Before-and-after page screenshots:
--

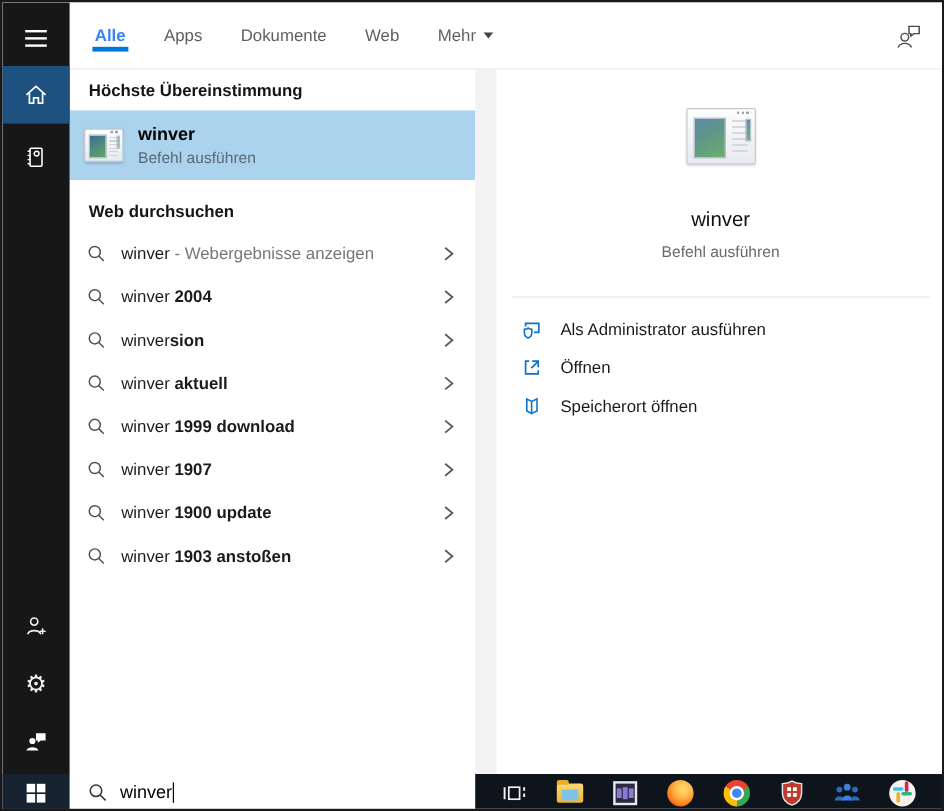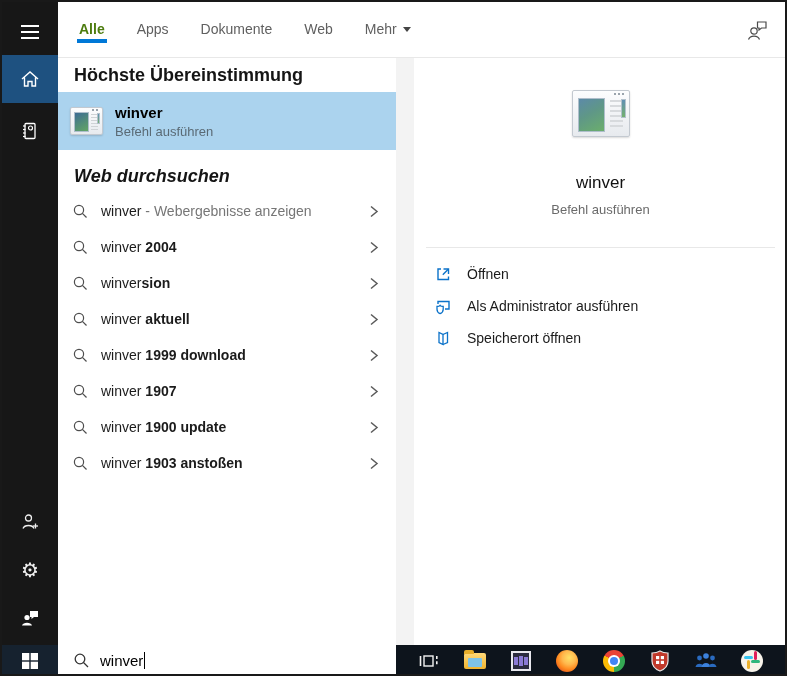--- a/index.html
+++ b/index.html
@@ -22,7 +22,7 @@
   .topbar { position:absolute; left:56px; top:0; width:729px; height:56px; background:#fff; border-bottom:1px solid #e8e8e8; }
   .tabs { position:absolute; left:19px; top:0; height:56px; display:flex; align-items:center; gap:28px; }
   .tab { font-size:14px; color:#5f5f5f; padding:9px 2px 12px 2px; position:relative; cursor:pointer; display:flex; align-items:center; gap:6px; }
-  .tab.active { color:#4d7c0f; font-weight:700; }
+  .tab.active { color:#3b82f6; font-weight:700; }
   .tab.active::after { content:""; position:absolute; left:0; right:0; bottom:6px; height:4px; background:#0078d7; }
   .caret-down { width:0; height:0; border-left:4px solid transparent; border-right:4px solid transparent; border-top:5px solid #444; margin-top:2px; }
   .user-fb { position:absolute; right:18px; top:17px; cursor:pointer; }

--

## Request
Find the word "solid" in the entries, and copy every line it shows up in.

## Problem solution
   .topbar { position:absolute; left:56px; top:0; width:729px; height:56px; background:#fff; border-bottom:1px solid #e8e8e8; }
   .caret-down { width:0; height:0; border-left:4px solid transparent; border-right:4px solid transparent; border-top:5px solid #444; margin-top:2px; }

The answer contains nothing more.